In verses 25,26 and 27 he reminds us of the practical aspects of attending to the basic necessities of life. In doing so, life will pay off BIG in the things that matter most in life allowing us to enjoy its simple pleasures. In v. 25 he reminds us to attend or give attention to things in their season which have attached to them their own blessing and their own benefit. If we do not ‘make hay while the sun shines’ so to speak we forfeit not only the opportunity which will not always be there, but we also forfeit the result or payoff. Solomon says that it is the payoff of opportunity, realizing that opportunity and taking advantage of it, that ‘pays the bills’ of this world so to speak making life good instead of a burden.

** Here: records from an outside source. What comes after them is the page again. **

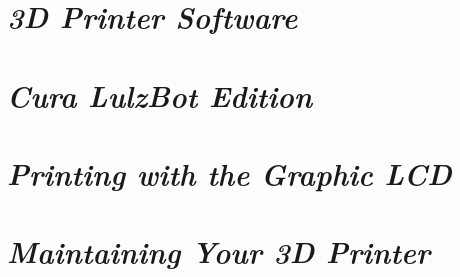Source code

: \documentclass[twoside,12pt,openright,final,english]{memoir}
\newif\ifsoftware\softwaretrue %
\newif\ifcura\curatrue %
\newif\ifprintrun\printrunfalse %
\newif\ifslicer\slicerfalse %
\newif\iffirstprint\firstprintfalse %
\newif\ifglcd\glcdtrue %
\newif\ifmaintenance\maintenancetrue %
\begin{document}
\ifsoftware
\chapter{\emph{3D Printer Software}}
\thispagestyle{empty}
{}
\fi


\ifcura
\chapter{\emph{Cura LulzBot Edition}}
\thispagestyle{empty}
{}
\fi

\ifprintrun
\chapter{\emph{Printrun}}
\thispagestyle{empty}
\markboth{Printrun}{LulzBot TAZ User Manual}
{}
\fi

\iffirstprint
\chapter{\emph{Your First 3D Print}}
\label{firstprint}
\thispagestyle{empty}
\markboth{Your First 3D Print}{LulzBot TAZ User Manual}
{}
\fi

\ifslicer
\chapter{\emph{Slic3r}}
\thispagestyle{empty}
\markboth{Slic3r}{LulzBot TAZ User Manual}
{}
\fi

\ifglcd
\chapter{\emph{Printing with the Graphic LCD}}
\label{glcd}
\thispagestyle{empty}
{}
\fi

\ifmaintenance
\chapter{\emph{Maintaining Your 3D Printer}}
\thispagestyle{empty}
{}
\fi
\end{document}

Missed opportunities often never present again or can put us ‘behind the 8 ball’ forcing us to take the utilitarian approach to life of making a living just to pay the bills.
In these 3 verses he paints the picture of the serene pleasantness of this approach to life. Things are done in their season. There is a time for this and a place for that. It is not mindless repetition, but pleasant expectation. He points out that God laid it out this way unfolding the seasons before us making life and its choirs and activities good. In v. 25 he says that first the hay appears. Right after this provision the tender grass appears providing the next thing that can be stored or used as needed. Then, he says next comes the herbs in the mountains that will need to be gathered allowing us not only practical benefits to picking and gathering them, but allowing for forays into pastures and hills that are pleasant and refreshing. Respecting God and the way that He laid out His creation and working with it makes work pleasant instead of drudgery, and comes with His blessing. It allows us to look forward to a season instead of dreading its coming. In doing so there is an aspect of worship for the Creator and His work. He seems to be quite ‘poetic’ in his expression here, and yet notice his extremely practical approach mentioning the practical benefits of seasonal activities, i.e. the lamb’s wool for clothing and the increase of the flock for the selling to pay for the rent of the pasture.
In v. 27 he reminds us that a person living this way can do very well not only having enough to take care of the demands of this life, but also enough to have some frills, feeding the hired servants that help make life easier for us. Solomon, a king, was wise enough to not be taken in by the deception of the promise of greed and things recognizing that there is ‘rich’ pleasure in ‘simple’ things. Simple things deliver their own rich pleasure, things that money cannot buy. Here I think that if we were able to see Solomon writing down these proverbs that we would see him wearing his ‘Life is Good’ tee shirt listening to Beethoven’s Sixth symphony (the Pastoral Symphony)…what a practical and wise man he was.